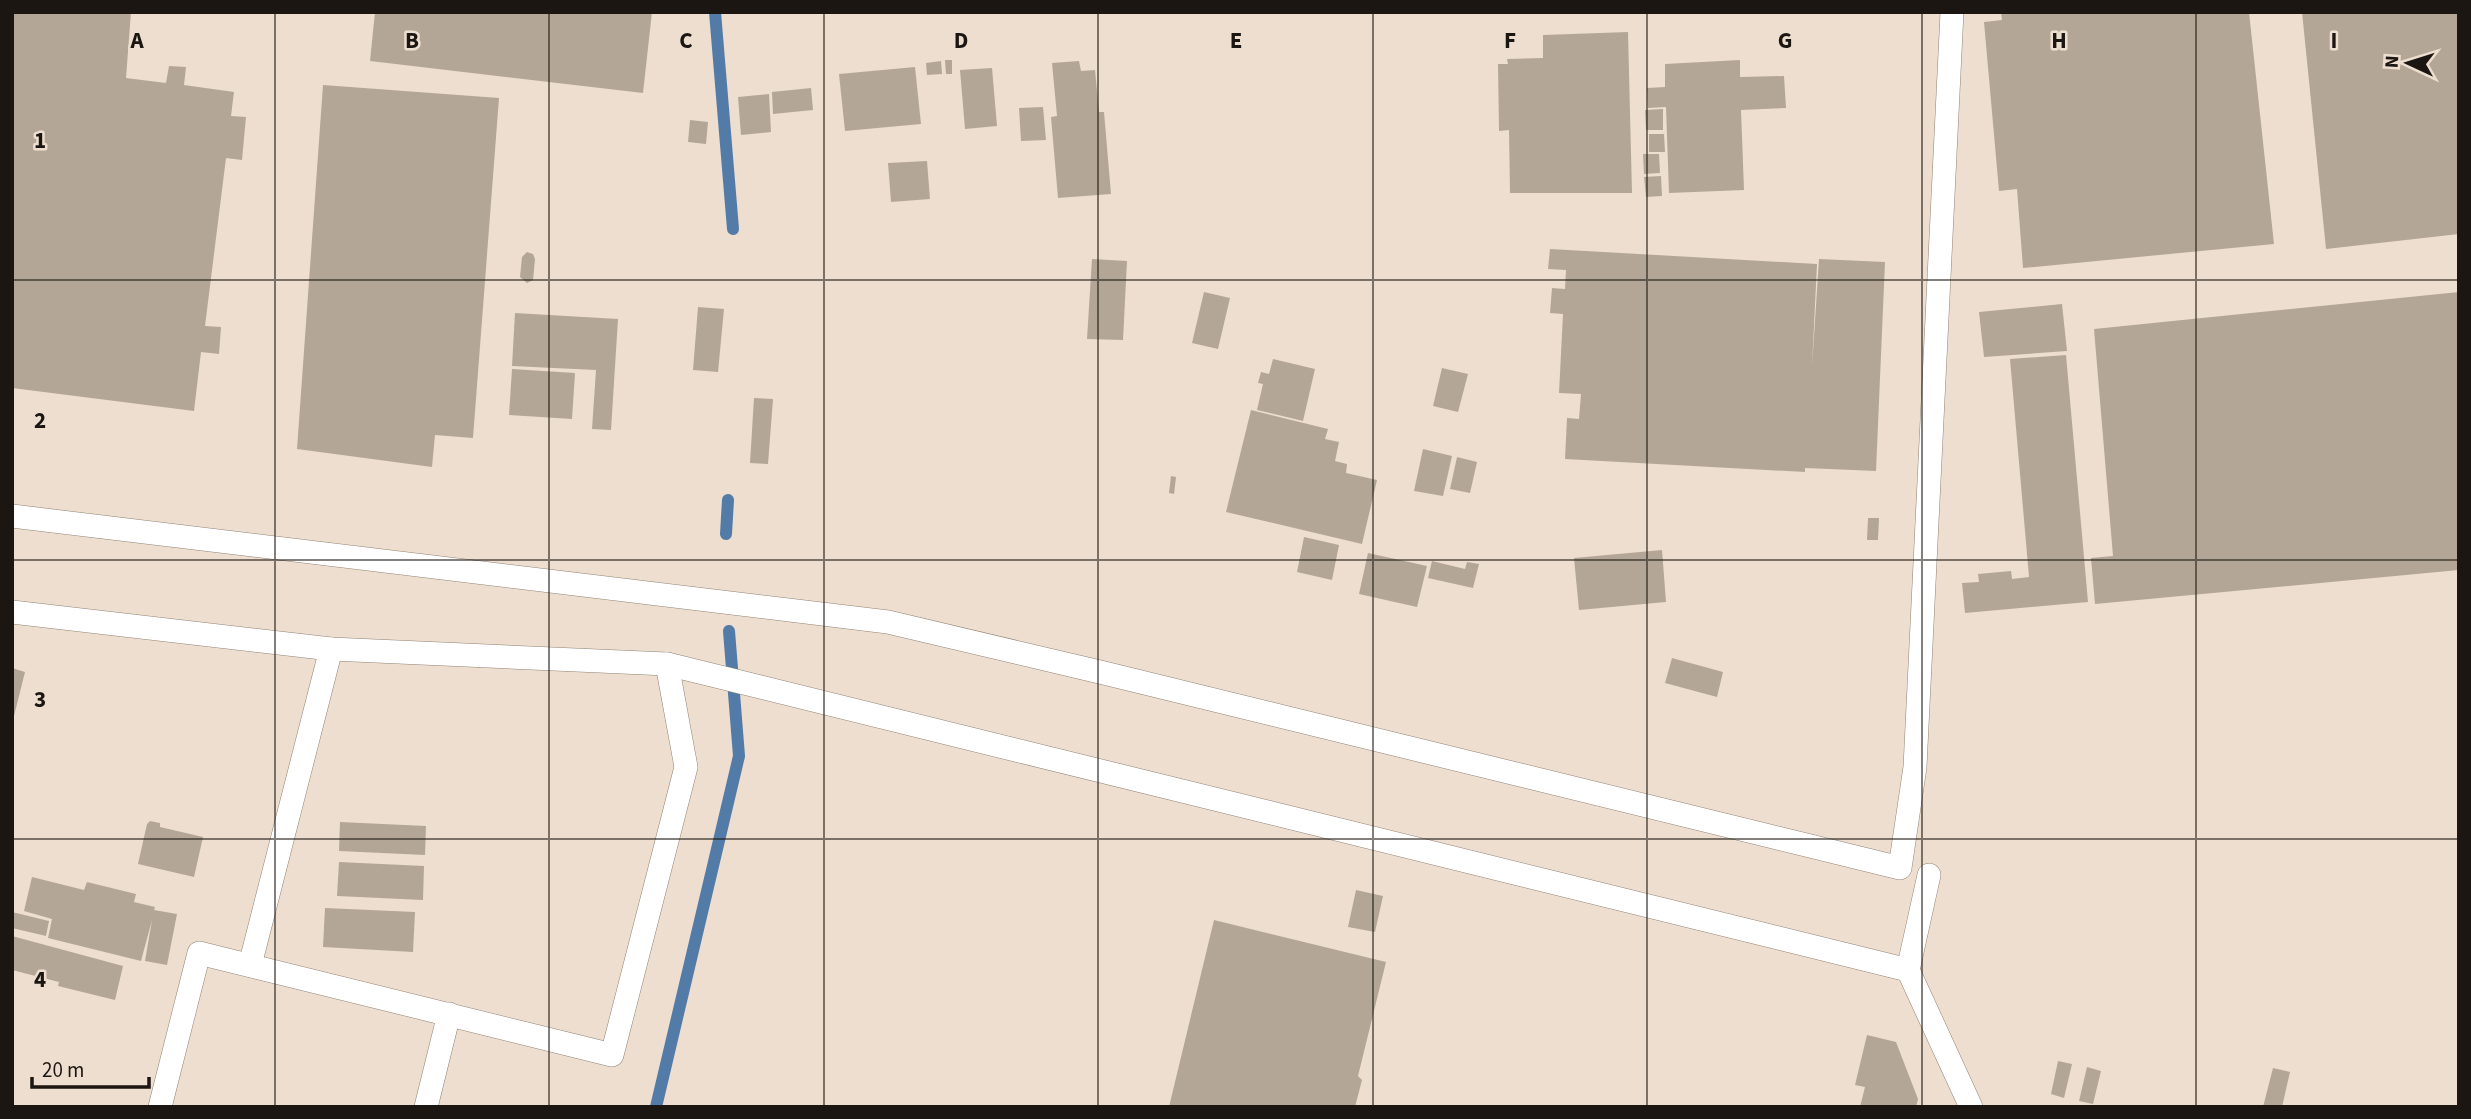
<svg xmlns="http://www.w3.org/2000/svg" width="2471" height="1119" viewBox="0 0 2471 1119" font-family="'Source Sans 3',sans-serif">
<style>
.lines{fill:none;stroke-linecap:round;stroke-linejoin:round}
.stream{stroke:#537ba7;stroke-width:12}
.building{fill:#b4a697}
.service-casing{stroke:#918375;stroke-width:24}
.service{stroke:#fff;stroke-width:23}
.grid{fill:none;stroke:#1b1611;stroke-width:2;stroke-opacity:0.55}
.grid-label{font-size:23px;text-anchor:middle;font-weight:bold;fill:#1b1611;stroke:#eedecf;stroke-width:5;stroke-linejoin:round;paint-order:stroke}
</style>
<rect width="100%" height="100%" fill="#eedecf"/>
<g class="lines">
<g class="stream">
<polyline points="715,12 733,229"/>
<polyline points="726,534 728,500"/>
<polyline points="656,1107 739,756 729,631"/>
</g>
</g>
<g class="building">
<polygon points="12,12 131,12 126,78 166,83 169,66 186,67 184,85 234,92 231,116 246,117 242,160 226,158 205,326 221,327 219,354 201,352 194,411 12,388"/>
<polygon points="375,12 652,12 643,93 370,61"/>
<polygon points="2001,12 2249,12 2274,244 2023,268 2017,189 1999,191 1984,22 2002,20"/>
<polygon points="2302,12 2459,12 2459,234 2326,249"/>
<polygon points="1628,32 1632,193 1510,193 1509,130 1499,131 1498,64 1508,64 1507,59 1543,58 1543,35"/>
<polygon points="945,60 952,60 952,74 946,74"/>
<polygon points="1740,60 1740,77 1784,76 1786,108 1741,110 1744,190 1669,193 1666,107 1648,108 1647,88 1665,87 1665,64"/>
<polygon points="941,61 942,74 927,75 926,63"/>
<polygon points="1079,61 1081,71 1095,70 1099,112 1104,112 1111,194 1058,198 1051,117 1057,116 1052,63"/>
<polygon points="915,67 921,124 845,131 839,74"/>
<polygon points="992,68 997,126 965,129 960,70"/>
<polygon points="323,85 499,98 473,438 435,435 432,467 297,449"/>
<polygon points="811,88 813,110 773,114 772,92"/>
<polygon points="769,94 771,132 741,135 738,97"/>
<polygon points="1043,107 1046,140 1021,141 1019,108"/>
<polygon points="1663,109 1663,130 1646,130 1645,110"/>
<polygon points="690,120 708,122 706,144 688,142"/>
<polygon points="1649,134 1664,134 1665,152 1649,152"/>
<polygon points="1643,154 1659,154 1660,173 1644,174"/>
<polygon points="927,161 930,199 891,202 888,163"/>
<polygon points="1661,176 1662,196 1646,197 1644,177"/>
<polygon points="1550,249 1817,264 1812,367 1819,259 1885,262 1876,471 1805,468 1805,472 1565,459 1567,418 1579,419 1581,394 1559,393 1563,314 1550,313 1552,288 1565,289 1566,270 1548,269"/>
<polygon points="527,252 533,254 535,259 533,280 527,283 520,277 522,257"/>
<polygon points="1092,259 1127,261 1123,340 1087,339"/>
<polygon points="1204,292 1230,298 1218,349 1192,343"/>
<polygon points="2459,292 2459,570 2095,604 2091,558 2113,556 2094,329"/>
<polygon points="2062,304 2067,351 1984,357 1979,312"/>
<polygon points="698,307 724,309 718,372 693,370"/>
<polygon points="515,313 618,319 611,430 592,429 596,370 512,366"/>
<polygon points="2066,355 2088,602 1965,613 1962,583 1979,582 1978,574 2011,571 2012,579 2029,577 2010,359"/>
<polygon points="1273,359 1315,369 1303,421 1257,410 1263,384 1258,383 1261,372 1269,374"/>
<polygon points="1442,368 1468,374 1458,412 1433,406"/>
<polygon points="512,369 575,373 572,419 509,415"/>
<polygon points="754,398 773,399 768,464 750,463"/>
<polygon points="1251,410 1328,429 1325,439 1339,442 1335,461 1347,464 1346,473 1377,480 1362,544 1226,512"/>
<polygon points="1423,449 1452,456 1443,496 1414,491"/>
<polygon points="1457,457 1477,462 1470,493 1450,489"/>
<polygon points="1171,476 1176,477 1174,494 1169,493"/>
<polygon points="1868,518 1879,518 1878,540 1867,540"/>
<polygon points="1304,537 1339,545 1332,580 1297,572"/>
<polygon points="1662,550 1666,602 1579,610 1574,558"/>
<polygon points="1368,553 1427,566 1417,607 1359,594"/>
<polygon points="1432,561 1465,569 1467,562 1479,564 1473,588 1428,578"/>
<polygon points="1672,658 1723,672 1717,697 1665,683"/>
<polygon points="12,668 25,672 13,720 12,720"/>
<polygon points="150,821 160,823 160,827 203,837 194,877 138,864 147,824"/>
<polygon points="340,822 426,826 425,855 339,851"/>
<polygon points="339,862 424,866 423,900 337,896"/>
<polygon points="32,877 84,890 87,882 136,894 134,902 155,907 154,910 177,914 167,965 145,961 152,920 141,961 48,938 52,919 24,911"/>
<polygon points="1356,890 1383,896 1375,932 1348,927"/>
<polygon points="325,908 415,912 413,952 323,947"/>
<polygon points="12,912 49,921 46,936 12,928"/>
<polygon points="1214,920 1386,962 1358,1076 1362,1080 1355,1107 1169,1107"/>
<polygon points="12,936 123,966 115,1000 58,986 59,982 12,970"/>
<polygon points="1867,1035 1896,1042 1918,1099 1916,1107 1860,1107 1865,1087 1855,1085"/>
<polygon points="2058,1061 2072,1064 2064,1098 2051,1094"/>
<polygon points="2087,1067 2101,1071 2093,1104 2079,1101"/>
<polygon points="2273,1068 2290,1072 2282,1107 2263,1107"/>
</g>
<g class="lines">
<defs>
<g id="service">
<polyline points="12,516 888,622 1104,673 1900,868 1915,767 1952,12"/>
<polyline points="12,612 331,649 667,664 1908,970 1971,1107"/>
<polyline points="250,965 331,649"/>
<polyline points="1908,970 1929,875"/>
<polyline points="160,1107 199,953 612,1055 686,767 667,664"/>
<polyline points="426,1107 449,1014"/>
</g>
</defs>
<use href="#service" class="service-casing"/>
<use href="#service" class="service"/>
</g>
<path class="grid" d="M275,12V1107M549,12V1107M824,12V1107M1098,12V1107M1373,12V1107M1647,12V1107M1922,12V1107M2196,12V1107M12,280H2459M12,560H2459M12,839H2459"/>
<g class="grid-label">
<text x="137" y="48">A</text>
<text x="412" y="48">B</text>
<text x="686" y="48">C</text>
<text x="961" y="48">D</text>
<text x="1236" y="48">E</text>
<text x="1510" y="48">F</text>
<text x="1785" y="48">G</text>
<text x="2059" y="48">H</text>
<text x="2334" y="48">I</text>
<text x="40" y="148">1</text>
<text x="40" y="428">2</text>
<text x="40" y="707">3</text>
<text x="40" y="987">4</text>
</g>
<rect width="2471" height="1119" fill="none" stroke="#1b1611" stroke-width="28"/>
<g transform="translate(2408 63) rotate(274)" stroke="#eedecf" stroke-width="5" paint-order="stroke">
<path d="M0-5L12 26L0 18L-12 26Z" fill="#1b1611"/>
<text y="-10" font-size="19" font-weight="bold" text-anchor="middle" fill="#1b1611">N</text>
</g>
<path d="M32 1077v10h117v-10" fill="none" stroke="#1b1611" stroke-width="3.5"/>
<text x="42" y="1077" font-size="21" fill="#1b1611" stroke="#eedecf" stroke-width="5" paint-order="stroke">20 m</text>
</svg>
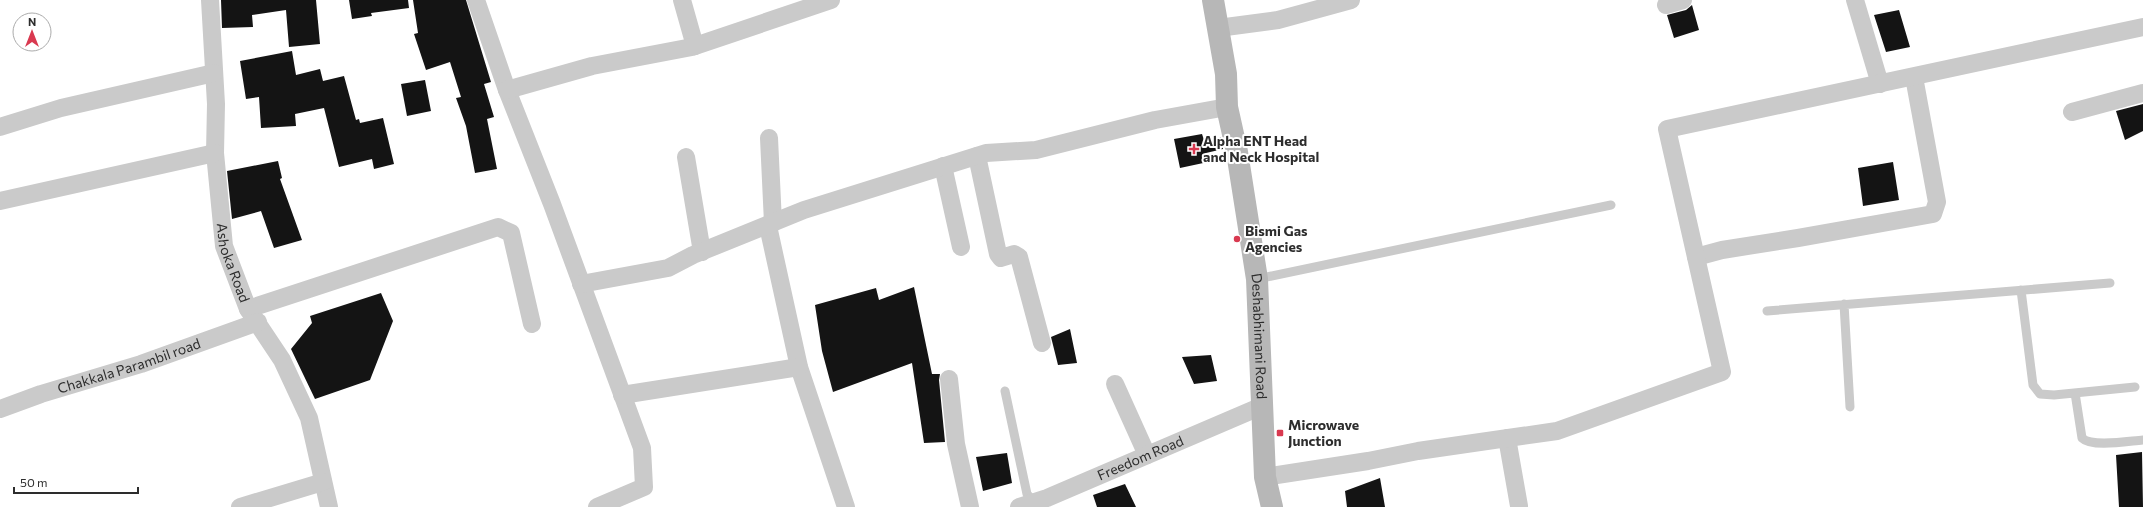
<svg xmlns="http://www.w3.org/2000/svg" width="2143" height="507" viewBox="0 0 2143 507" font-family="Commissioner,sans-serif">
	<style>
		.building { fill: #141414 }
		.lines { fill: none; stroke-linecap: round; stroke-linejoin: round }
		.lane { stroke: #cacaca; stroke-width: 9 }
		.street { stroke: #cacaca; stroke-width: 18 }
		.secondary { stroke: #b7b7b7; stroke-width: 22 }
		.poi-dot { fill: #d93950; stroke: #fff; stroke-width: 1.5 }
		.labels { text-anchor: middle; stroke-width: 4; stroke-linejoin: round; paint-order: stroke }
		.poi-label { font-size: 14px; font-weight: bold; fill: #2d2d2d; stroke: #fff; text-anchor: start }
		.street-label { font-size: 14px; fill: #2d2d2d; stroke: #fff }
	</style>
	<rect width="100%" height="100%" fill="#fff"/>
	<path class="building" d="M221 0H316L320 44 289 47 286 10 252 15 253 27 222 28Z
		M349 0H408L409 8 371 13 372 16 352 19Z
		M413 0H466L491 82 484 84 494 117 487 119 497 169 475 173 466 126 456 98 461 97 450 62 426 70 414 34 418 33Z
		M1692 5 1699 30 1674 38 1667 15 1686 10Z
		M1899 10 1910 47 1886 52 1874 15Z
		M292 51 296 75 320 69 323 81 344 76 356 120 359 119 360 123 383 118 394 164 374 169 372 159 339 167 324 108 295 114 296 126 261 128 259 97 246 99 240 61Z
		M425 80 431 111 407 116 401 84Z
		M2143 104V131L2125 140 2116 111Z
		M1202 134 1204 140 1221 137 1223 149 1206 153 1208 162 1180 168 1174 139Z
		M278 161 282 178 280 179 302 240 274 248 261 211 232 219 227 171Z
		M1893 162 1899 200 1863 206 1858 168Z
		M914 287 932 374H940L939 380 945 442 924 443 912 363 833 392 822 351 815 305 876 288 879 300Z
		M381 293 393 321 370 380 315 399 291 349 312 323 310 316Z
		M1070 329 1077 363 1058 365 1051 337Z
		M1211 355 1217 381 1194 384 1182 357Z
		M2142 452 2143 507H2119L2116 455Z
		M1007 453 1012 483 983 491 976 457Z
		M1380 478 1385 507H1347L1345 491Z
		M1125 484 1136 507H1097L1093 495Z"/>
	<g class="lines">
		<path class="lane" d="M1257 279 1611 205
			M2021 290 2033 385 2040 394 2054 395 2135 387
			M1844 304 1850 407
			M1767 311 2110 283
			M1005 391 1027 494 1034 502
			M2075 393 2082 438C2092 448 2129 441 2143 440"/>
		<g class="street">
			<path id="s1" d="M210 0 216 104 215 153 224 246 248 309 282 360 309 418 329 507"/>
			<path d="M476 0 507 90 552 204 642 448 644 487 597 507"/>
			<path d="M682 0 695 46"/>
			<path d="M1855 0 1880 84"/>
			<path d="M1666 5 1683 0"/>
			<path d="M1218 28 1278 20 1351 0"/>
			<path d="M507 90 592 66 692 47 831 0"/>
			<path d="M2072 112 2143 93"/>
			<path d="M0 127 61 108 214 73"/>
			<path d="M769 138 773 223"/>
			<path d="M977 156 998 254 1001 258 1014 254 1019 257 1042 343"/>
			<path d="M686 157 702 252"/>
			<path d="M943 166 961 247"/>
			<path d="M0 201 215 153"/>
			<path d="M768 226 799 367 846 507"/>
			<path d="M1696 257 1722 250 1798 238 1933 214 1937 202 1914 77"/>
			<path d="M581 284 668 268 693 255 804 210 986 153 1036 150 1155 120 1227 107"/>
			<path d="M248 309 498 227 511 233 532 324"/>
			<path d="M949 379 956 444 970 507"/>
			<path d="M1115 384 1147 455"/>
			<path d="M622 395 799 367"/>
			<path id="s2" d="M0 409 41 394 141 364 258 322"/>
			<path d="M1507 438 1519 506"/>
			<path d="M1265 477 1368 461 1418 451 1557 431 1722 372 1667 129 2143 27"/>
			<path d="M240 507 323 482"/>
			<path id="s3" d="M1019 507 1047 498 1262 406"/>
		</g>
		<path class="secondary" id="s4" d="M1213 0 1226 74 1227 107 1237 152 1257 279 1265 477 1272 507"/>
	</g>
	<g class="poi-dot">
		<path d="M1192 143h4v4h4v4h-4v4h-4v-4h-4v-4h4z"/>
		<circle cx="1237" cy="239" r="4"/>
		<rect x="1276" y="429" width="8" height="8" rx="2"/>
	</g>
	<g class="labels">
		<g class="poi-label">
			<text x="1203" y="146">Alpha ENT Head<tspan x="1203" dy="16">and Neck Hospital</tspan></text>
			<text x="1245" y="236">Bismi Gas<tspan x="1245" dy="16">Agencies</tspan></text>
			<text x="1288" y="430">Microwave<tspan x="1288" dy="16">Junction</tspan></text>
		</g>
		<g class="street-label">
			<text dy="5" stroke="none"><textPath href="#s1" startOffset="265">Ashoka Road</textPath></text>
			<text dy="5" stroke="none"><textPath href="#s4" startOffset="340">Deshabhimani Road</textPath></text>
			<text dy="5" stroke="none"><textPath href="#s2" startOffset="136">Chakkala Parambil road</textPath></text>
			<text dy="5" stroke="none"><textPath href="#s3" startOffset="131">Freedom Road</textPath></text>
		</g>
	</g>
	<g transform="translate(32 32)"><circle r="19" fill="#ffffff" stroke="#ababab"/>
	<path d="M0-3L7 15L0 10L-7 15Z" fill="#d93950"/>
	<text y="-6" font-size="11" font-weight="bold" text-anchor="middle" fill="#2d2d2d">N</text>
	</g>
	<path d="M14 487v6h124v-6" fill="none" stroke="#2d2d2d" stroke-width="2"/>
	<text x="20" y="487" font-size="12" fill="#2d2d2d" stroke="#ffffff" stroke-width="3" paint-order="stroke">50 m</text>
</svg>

□ □ □ □ □

Assigned task = Look above for every line with the word "labels" and copy it.

Solution to this exercise =
		.labels { text-anchor: middle; stroke-width: 4; stroke-linejoin: round; paint-order: stroke }
	<g class="labels">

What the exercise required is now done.